*Exercise brief*:
Swap "Aberdeen" for "Glasgow" everywhere it appears in the records below and write out all the lines again with nothing else changed. Leave out the pictures.

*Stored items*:
>>>>>

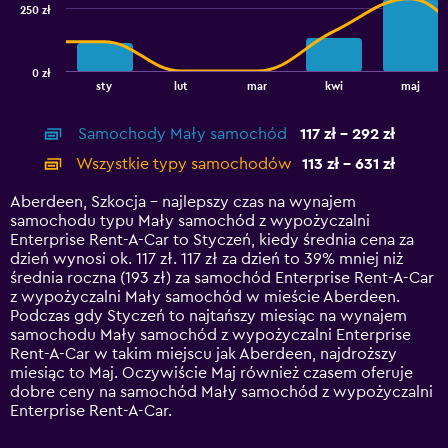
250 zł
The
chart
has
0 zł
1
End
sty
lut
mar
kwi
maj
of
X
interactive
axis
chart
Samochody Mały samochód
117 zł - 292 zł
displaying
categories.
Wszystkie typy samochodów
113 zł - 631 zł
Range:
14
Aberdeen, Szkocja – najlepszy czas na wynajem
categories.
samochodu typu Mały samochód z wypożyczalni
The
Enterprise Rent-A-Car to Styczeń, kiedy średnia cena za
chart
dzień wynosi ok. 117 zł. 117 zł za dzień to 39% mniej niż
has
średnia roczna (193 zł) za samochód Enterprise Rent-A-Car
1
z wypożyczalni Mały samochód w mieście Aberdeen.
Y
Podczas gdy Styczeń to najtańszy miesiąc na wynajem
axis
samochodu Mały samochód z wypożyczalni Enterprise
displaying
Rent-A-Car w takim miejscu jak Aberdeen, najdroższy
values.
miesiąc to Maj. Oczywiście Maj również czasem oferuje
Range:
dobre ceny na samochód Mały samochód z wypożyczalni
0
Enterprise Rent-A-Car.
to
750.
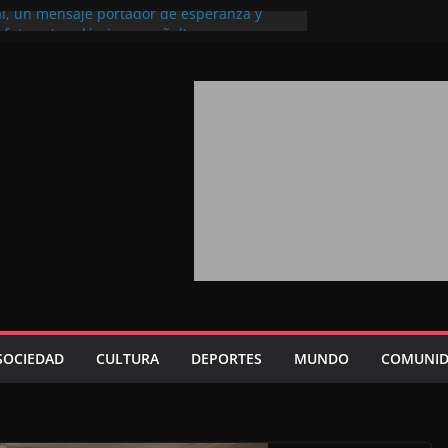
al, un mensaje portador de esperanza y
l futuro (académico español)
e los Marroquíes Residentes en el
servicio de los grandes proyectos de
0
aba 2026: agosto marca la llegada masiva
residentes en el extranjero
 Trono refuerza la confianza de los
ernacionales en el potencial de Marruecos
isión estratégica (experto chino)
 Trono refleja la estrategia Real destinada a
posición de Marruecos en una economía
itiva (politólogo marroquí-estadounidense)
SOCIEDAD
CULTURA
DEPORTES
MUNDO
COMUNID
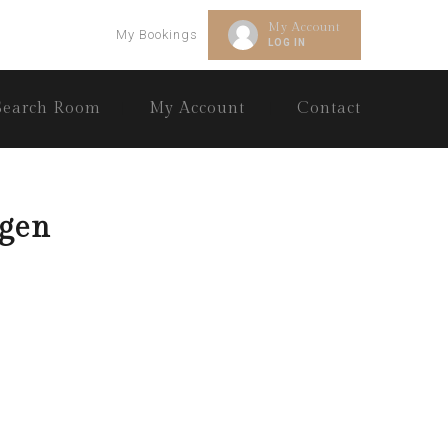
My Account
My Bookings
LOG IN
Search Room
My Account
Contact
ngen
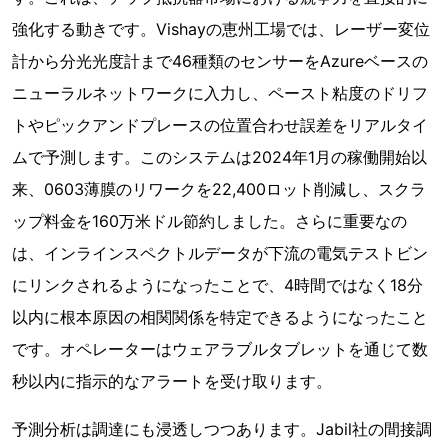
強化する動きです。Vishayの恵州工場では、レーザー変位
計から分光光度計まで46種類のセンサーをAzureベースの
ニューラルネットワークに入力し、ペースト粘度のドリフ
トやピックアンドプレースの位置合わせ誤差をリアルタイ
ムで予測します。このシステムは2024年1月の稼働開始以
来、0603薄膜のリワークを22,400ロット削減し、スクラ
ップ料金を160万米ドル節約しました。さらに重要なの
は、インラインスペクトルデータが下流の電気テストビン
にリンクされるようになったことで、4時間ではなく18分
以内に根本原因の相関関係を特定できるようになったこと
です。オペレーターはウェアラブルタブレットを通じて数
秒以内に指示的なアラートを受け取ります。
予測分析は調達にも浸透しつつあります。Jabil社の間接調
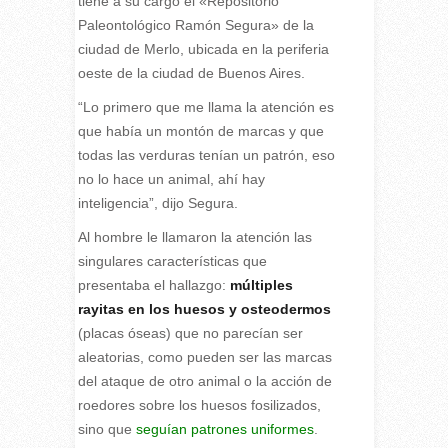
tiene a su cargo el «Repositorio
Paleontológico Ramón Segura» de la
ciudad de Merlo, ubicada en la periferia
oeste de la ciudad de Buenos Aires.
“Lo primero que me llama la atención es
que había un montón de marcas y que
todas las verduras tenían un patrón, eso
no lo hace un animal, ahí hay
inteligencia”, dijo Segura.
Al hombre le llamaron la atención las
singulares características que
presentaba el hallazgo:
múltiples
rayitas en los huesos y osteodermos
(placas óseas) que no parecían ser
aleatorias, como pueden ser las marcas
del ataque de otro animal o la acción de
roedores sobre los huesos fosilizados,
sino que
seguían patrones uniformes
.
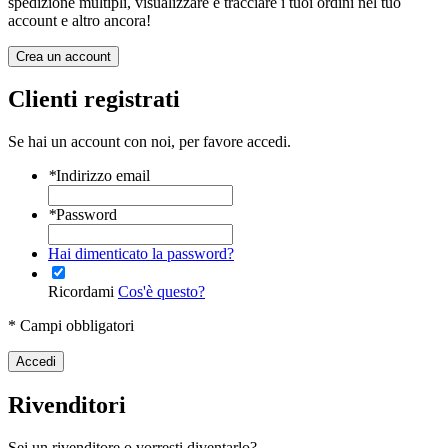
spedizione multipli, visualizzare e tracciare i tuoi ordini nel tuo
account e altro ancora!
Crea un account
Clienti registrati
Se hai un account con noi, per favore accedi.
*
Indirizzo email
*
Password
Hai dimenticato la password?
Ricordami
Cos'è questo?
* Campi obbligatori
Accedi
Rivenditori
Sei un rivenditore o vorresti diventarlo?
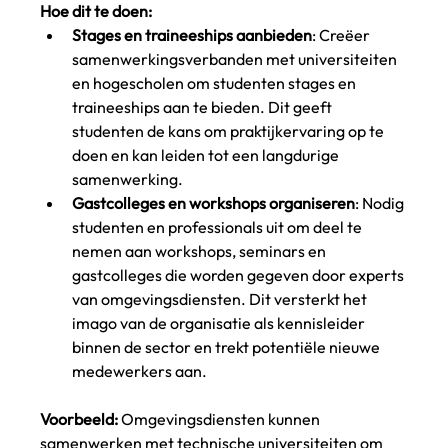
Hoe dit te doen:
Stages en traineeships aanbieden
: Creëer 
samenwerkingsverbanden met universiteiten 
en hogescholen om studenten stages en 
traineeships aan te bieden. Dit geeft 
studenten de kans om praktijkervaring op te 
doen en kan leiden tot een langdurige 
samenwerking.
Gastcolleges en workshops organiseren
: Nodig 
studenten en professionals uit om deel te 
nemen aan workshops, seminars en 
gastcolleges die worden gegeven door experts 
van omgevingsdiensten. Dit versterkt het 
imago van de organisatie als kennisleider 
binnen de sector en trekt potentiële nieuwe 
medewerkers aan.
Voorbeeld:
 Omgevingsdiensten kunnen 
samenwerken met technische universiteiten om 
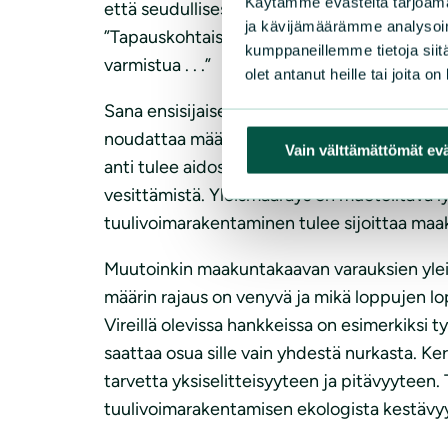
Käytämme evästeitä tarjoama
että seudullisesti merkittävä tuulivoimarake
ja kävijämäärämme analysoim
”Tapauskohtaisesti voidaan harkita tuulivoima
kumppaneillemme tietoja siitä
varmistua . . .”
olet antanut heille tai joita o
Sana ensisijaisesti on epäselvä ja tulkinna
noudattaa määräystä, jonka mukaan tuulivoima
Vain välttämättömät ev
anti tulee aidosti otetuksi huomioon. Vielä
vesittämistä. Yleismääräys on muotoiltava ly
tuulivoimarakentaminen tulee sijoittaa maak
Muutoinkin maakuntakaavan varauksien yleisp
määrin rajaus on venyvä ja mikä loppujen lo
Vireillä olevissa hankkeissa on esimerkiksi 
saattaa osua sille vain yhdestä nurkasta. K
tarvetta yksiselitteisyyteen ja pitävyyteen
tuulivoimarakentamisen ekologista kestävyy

<<<<<

*Solution to the problem*:
250 zł
The
chart
has
0 zł
1
End
sty
lut
mar
kwi
maj
of
X
interactive
axis
chart
Samochody Mały samochód
117 zł - 292 zł
displaying
categories.
Wszystkie typy samochodów
113 zł - 631 zł
Range:
14
Glasgow, Szkocja – najlepszy czas na wynajem
categories.
samochodu typu Mały samochód z wypożyczalni
The
Enterprise Rent-A-Car to Styczeń, kiedy średnia cena za
chart
dzień wynosi ok. 117 zł. 117 zł za dzień to 39% mniej niż
has
średnia roczna (193 zł) za samochód Enterprise Rent-A-Car
1
z wypożyczalni Mały samochód w mieście Glasgow.
Y
Podczas gdy Styczeń to najtańszy miesiąc na wynajem
axis
samochodu Mały samochód z wypożyczalni Enterprise
displaying
Rent-A-Car w takim miejscu jak Glasgow, najdroższy
values.
miesiąc to Maj. Oczywiście Maj również czasem oferuje
Range:
dobre ceny na samochód Mały samochód z wypożyczalni
0
Enterprise Rent-A-Car.
to
750.
al, un mensaje portador de esperanza y
l futuro (académico español)
e los Marroquíes Residentes en el
servicio de los grandes proyectos de
0
aba 2026: agosto marca la llegada masiva
residentes en el extranjero
 Trono refuerza la confianza de los
ernacionales en el potencial de Marruecos
isión estratégica (experto chino)
 Trono refleja la estrategia Real destinada a
posición de Marruecos en una economía
itiva (politólogo marroquí-estadounidense)
SOCIEDAD
CULTURA
DEPORTES
MUNDO
COMUNID
My Account
My Bookings
LOG IN
Search Room
My Account
Contact
ngen
強化する動きです。Vishayの恵州工場では、レーザー変位
計から分光光度計まで46種類のセンサーをAzureベースの
ニューラルネットワークに入力し、ペースト粘度のドリフ
トやピックアンドプレースの位置合わせ誤差をリアルタイ
ムで予測します。このシステムは2024年1月の稼働開始以
来、0603薄膜のリワークを22,400ロット削減し、スクラ
ップ料金を160万米ドル節約しました。さらに重要なの
は、インラインスペクトルデータが下流の電気テストビン
にリンクされるようになったことで、4時間ではなく18分
以内に根本原因の相関関係を特定できるようになったこと
です。オペレーターはウェアラブルタブレットを通じて数
秒以内に指示的なアラートを受け取ります。
予測分析は調達にも浸透しつつあります。Jabil社の間接調
tiene a su cargo el «Repositorio
Paleontológico Ramón Segura» de la
ciudad de Merlo, ubicada en la periferia
oeste de la ciudad de Buenos Aires.
“Lo primero que me llama la atención es
que había un montón de marcas y que
todas las verduras tenían un patrón, eso
no lo hace un animal, ahí hay
inteligencia”, dijo Segura.
Al hombre le llamaron la atención las
singulares características que
presentaba el hallazgo:
múltiples
rayitas en los huesos y osteodermos
(placas óseas) que no parecían ser
aleatorias, como pueden ser las marcas
del ataque de otro animal o la acción de
roedores sobre los huesos fosilizados,
sino que
seguían patrones uniformes
.
spedizione multipli, visualizzare e tracciare i tuoi ordini nel tuo
account e altro ancora!
Crea un account
Clienti registrati
Se hai un account con noi, per favore accedi.
*
Indirizzo email
*
Password
Hai dimenticato la password?
Ricordami
Cos'è questo?
* Campi obbligatori
Accedi
Rivenditori
Sei un rivenditore o vorresti diventarlo?
Hoe dit te doen:
Stages en traineeships aanbieden
: Creëer 
samenwerkingsverbanden met universiteiten 
en hogescholen om studenten stages en 
traineeships aan te bieden. Dit geeft 
studenten de kans om praktijkervaring op te 
doen en kan leiden tot een langdurige 
samenwerking.
Gastcolleges en workshops organiseren
: Nodig 
studenten en professionals uit om deel te 
nemen aan workshops, seminars en 
gastcolleges die worden gegeven door experts 
van omgevingsdiensten. Dit versterkt het 
imago van de organisatie als kennisleider 
binnen de sector en trekt potentiële nieuwe 
medewerkers aan.
Voorbeeld:
 Omgevingsdiensten kunnen 
samenwerken met technische universiteiten om 
Käytämme evästeitä tarjoama
että seudullisesti merkittävä tuulivoimarake
ja kävijämäärämme analysoim
”Tapauskohtaisesti voidaan harkita tuulivoima
kumppaneillemme tietoja siitä
varmistua . . .”
olet antanut heille tai joita o
Sana ensisijaisesti on epäselvä ja tulkinna
noudattaa määräystä, jonka mukaan tuulivoima
Vain välttämättömät ev
anti tulee aidosti otetuksi huomioon. Vielä
vesittämistä. Yleismääräys on muotoiltava ly
tuulivoimarakentaminen tulee sijoittaa maak
Muutoinkin maakuntakaavan varauksien yleisp
määrin rajaus on venyvä ja mikä loppujen lo
Vireillä olevissa hankkeissa on esimerkiksi 
saattaa osua sille vain yhdestä nurkasta. K
tarvetta yksiselitteisyyteen ja pitävyyteen
tuulivoimarakentamisen ekologista kestävyy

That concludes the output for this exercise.